Description of the task: Please show every line from the entries that carries the word "based".

Records provided START

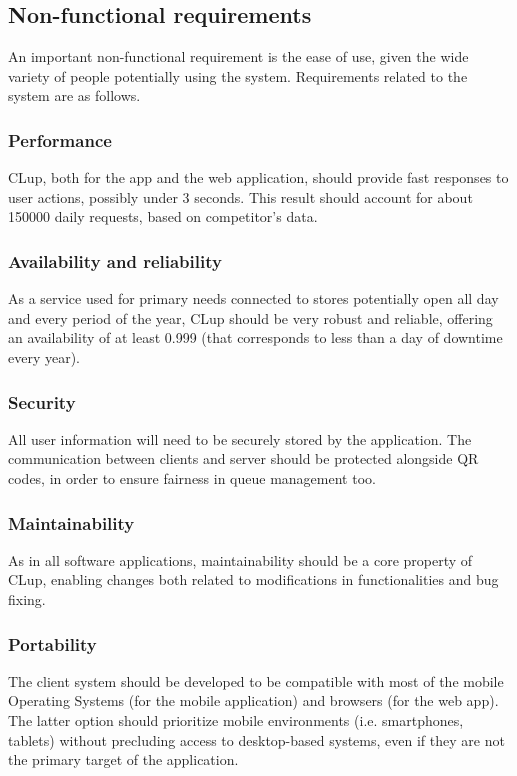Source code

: 
\subsection{Non-functional requirements}
An important non-functional requirement is the ease of use, given the wide variety of people potentially using the system. Requirements related to the system are as follows.

\subsubsection{Performance}
CLup, both for the app and the web application, should provide fast responses to user actions, possibly under 3 seconds\textsuperscript{\cite{speed}}. This result should account for about 150000 daily requests, based on competitor's data\textsuperscript{\cite{ufirst}}.

\subsubsection{Availability and reliability}
As a service used for primary needs connected to stores potentially open all day and every period of the year, CLup should be very robust and reliable, offering an availability of at least 0.999 (that corresponds to less than a day of downtime every year).

\subsubsection{Security}
All user information will need to be securely stored by the application. The communication between clients and server should be protected alongside QR codes, in order to ensure fairness in queue management too.

\subsubsection{Maintainability}
As in all software applications, maintainability should be a core property of CLup, enabling changes both related to modifications in functionalities and bug fixing.

\subsubsection{Portability}
The client system should be developed to be compatible with most of the mobile Operating Systems (for the mobile application) and browsers (for the web app). The latter option should prioritize mobile environments (i.e. smartphones, tablets) without precluding access to desktop-based systems, even if they are not the primary target of the application.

Records provided END

Problem solution:
CLup, both for the app and the web application, should provide fast responses to user actions, possibly under 3 seconds\textsuperscript{\cite{speed}}. This result should account for about 150000 daily requests, based on competitor's data\textsuperscript{\cite{ufirst}}.
The client system should be developed to be compatible with most of the mobile Operating Systems (for the mobile application) and browsers (for the web app). The latter option should prioritize mobile environments (i.e. smartphones, tablets) without precluding access to desktop-based systems, even if they are not the primary target of the application.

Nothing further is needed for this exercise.